• Task to carry out:
Copy out every line of the material below in its original order, keeping each word, mark, and line break unchanged.
============================================================
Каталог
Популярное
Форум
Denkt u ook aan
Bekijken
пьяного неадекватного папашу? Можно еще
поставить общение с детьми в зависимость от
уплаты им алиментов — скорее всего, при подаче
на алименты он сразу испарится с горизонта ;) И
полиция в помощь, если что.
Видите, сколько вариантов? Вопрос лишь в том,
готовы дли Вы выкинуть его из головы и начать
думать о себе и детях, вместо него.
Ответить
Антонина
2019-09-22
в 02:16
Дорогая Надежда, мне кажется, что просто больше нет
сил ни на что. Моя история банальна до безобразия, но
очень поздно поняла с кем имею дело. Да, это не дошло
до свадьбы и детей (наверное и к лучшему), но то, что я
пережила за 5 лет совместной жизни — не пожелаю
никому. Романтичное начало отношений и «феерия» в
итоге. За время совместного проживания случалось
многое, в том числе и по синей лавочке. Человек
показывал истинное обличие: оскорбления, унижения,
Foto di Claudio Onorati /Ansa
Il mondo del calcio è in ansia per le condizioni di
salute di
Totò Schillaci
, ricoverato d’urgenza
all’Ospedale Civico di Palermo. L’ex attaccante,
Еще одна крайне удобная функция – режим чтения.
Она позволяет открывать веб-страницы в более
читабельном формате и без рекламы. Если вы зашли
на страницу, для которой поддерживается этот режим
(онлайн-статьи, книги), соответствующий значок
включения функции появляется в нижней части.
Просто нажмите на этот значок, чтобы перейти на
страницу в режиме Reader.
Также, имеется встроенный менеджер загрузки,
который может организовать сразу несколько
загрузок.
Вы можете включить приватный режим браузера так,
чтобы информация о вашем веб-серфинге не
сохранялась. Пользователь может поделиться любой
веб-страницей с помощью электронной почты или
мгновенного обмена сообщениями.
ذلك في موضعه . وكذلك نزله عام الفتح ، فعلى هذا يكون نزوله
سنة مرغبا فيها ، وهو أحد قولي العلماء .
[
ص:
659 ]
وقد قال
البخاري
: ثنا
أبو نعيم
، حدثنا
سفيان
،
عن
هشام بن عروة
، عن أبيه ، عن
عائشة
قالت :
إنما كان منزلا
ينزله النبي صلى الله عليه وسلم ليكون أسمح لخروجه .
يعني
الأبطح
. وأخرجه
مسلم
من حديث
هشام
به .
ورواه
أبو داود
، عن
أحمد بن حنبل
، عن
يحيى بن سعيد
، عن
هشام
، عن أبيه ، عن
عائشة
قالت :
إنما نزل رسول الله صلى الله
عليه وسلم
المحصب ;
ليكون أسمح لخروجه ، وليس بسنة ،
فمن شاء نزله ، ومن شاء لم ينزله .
============================================================
• Reply:
Каталог
Популярное
Форум
Denkt u ook aan
Bekijken
пьяного неадекватного папашу? Можно еще
поставить общение с детьми в зависимость от
уплаты им алиментов — скорее всего, при подаче
на алименты он сразу испарится с горизонта ;) И
полиция в помощь, если что.
Видите, сколько вариантов? Вопрос лишь в том,
готовы дли Вы выкинуть его из головы и начать
думать о себе и детях, вместо него.
Ответить
Антонина
2019-09-22
в 02:16
Дорогая Надежда, мне кажется, что просто больше нет
сил ни на что. Моя история банальна до безобразия, но
очень поздно поняла с кем имею дело. Да, это не дошло
до свадьбы и детей (наверное и к лучшему), но то, что я
пережила за 5 лет совместной жизни — не пожелаю
никому. Романтичное начало отношений и «феерия» в
итоге. За время совместного проживания случалось
многое, в том числе и по синей лавочке. Человек
показывал истинное обличие: оскорбления, унижения,
Foto di Claudio Onorati /Ansa
Il mondo del calcio è in ansia per le condizioni di
salute di
Totò Schillaci
, ricoverato d’urgenza
all’Ospedale Civico di Palermo. L’ex attaccante,
Еще одна крайне удобная функция – режим чтения.
Она позволяет открывать веб-страницы в более
читабельном формате и без рекламы. Если вы зашли
на страницу, для которой поддерживается этот режим
(онлайн-статьи, книги), соответствующий значок
включения функции появляется в нижней части.
Просто нажмите на этот значок, чтобы перейти на
страницу в режиме Reader.
Также, имеется встроенный менеджер загрузки,
который может организовать сразу несколько
загрузок.
Вы можете включить приватный режим браузера так,
чтобы информация о вашем веб-серфинге не
сохранялась. Пользователь может поделиться любой
веб-страницей с помощью электронной почты или
мгновенного обмена сообщениями.
ذلك في موضعه . وكذلك نزله عام الفتح ، فعلى هذا يكون نزوله
سنة مرغبا فيها ، وهو أحد قولي العلماء .
[
ص:
659 ]
وقد قال
البخاري
: ثنا
أبو نعيم
، حدثنا
سفيان
،
عن
هشام بن عروة
، عن أبيه ، عن
عائشة
قالت :
إنما كان منزلا
ينزله النبي صلى الله عليه وسلم ليكون أسمح لخروجه .
يعني
الأبطح
. وأخرجه
مسلم
من حديث
هشام
به .
ورواه
أبو داود
، عن
أحمد بن حنبل
، عن
يحيى بن سعيد
، عن
هشام
، عن أبيه ، عن
عائشة
قالت :
إنما نزل رسول الله صلى الله
عليه وسلم
المحصب ;
ليكون أسمح لخروجه ، وليس بسنة ،
فمن شاء نزله ، ومن شاء لم ينزله .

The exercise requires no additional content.